Воспринимая воззрения «благой метафизики» или проникаясь взглядами «подчиненной экономики» и «подчиненного права», мы поставляем себя в традицию русского религиозного творчества: действие в хозяйстве и государстве разрешается и освещается озарением религиозным. Религия, призванная в живом единстве питать, преисполняя смыслом, совокупность социального бытия, не может быть мертвенной схемой, вынуждаемой Разумом формулой Богопризнания. Религия есть исповедание догматов; она исполнена чувством их значительности и смысла; она — живое чутье Богооткровения, выделяющее главное от не главного, но твердо держащее все. Религия — это трепет, трепет души перед Господом, трепет почитания перед Символом, Таинством, даже знаком имени Христа. Религия — единство, сопрягающее живых и мертвых, прошлое, настоящее и будущее. В свете религии познается национальность; в нем религиозное борение XIX века ощущается как начало, осуществляемое во времени трудном; и познается, что напряжением и верою большее дано свершить впереди…
1922 г.
[1] Петр Бернгардович Струве (1870—1944) — общественный и политический деятель, редактор газет и журналов, экономист, публицист, историк, социолог, философ. Член ЦК партии кадетов (1905—1915). В эмиграции с 1918 г. в Финляндии, в 1919 г. в Англии. В октябре 1919 г. прибыл на Юг России, в Ростов-на-Дону, где до февраля 1920 г. состоял членом Особого совещания при генерале А. И. Деникине. Эвакуировался в Константинополь, с 1921 г. жил во Франции, с 1928-го ― в Белграде, в 1942 г. вернулся в Париж.
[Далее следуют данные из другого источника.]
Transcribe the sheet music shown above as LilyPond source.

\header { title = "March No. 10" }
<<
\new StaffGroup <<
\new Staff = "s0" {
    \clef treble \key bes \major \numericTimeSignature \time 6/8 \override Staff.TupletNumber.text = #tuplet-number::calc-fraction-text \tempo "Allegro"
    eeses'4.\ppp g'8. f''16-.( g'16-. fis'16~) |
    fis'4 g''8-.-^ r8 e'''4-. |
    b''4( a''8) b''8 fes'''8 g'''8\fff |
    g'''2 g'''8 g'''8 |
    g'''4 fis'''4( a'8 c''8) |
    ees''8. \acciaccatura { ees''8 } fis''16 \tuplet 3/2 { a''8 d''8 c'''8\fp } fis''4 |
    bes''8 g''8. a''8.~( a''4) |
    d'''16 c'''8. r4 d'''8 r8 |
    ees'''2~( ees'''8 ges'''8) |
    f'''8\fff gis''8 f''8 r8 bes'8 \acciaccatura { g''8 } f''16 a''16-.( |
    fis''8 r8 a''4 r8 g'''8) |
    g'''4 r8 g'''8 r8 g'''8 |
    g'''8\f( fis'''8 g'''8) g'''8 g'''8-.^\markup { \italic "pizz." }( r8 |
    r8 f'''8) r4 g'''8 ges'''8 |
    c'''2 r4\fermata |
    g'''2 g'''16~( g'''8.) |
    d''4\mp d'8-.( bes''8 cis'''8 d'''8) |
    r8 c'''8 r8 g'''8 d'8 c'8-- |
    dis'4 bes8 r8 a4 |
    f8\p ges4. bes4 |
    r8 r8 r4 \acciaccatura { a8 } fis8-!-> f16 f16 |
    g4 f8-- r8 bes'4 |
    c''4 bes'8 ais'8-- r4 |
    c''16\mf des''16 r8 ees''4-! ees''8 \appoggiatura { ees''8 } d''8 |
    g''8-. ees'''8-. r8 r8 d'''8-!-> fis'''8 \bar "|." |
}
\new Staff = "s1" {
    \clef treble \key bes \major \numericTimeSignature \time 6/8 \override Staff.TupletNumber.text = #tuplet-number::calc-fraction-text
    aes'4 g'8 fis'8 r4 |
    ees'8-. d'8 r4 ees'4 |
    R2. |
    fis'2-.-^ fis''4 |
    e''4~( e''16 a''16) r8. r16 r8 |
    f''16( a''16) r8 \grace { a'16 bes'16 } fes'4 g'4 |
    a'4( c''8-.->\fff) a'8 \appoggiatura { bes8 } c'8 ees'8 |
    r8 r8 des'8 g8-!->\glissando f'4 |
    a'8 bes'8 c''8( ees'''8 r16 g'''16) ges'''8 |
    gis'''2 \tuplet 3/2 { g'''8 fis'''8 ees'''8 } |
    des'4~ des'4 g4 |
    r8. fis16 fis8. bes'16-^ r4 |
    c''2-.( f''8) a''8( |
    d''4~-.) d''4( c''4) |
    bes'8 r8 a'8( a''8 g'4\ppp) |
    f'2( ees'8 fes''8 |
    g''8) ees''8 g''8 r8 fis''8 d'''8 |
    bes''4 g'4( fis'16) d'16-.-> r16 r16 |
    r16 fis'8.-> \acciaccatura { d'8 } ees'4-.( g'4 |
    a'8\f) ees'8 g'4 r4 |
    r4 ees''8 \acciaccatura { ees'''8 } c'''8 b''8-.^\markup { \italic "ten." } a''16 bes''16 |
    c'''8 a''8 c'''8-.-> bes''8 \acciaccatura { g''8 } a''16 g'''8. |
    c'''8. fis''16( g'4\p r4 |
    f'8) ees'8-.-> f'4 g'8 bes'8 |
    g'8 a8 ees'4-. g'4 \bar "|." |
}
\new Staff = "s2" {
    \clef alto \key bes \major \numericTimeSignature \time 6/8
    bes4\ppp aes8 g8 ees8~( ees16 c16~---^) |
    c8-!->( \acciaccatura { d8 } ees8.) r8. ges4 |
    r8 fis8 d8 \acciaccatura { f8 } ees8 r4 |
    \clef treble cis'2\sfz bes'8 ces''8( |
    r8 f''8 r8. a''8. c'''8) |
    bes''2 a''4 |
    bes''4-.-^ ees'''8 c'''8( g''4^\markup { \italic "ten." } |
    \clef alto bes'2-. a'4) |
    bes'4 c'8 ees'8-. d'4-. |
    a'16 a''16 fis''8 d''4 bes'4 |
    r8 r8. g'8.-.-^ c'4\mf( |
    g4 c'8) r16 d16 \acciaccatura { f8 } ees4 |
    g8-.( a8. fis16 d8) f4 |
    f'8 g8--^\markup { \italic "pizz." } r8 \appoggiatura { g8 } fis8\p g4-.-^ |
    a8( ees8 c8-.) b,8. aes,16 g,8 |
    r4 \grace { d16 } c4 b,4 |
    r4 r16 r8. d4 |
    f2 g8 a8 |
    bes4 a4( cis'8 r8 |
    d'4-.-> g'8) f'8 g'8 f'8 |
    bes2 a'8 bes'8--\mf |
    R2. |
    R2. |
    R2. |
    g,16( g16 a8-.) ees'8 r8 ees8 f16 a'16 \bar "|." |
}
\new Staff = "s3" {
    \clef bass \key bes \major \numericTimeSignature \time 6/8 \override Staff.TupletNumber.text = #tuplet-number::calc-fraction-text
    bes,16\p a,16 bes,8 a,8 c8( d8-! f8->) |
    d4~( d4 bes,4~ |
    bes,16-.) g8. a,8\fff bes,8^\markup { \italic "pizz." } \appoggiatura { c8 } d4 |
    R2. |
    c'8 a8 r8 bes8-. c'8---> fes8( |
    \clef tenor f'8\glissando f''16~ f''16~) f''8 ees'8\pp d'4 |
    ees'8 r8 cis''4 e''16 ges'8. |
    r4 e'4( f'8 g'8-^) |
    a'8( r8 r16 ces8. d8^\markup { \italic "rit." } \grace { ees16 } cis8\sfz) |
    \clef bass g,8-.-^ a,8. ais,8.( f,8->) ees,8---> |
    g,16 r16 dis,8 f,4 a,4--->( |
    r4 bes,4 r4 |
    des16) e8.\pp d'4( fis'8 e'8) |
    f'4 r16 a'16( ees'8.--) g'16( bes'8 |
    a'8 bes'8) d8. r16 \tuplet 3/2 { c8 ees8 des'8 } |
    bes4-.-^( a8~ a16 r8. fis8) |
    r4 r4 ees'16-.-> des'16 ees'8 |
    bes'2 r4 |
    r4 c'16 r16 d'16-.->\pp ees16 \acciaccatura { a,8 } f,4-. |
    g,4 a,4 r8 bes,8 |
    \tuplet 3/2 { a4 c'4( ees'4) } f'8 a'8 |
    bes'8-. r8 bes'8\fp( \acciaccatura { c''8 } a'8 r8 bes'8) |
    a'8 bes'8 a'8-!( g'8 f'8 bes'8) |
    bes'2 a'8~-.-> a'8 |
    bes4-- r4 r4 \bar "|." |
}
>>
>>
[2] Николай Васильевич Устрялов (1890—1937) — правовед, философ, политический деятель, основоположник русского национал-большевизма, идеолог «сменовеховства». С 1920 г. в эмиграции в Харбине, где продолжал поддерживать большевиков, а позднее СССР и Сталина. В 1935 г. вернулся в Советский Союз. В 1937 г. расстрелян по обвинению в шпионаже, контрреволюционной деятельности и антисоветской агитации.
[3] Владимир Иванович Ламанский (1833―1914) ― историк, славист, славянофил. Отстаивал идеи славянского единства и панславизма.
[4] Contradiction historique ― историческое противоречие (фр.).
[5] Sturm und Drang Periode ― период «Бури и натиска» (нем.). «Буря и натиск» ― предромантическое литературное движение в Германии в 1760―1780-е гг.
[6] Книга О. Шпенглера «Закат Европы» (в другом переводе «Закат Западного мира»). Построенные Шпенглером таблицы показывают одни и те же этапы (детство, юность, возмужалость и старость) в развитии разных культур в рамках всемирной истории человеческого общества.
[7] Principium individuationis ― принцип индивидуации (лат.), обоснование существования множества неповторимых индивидов.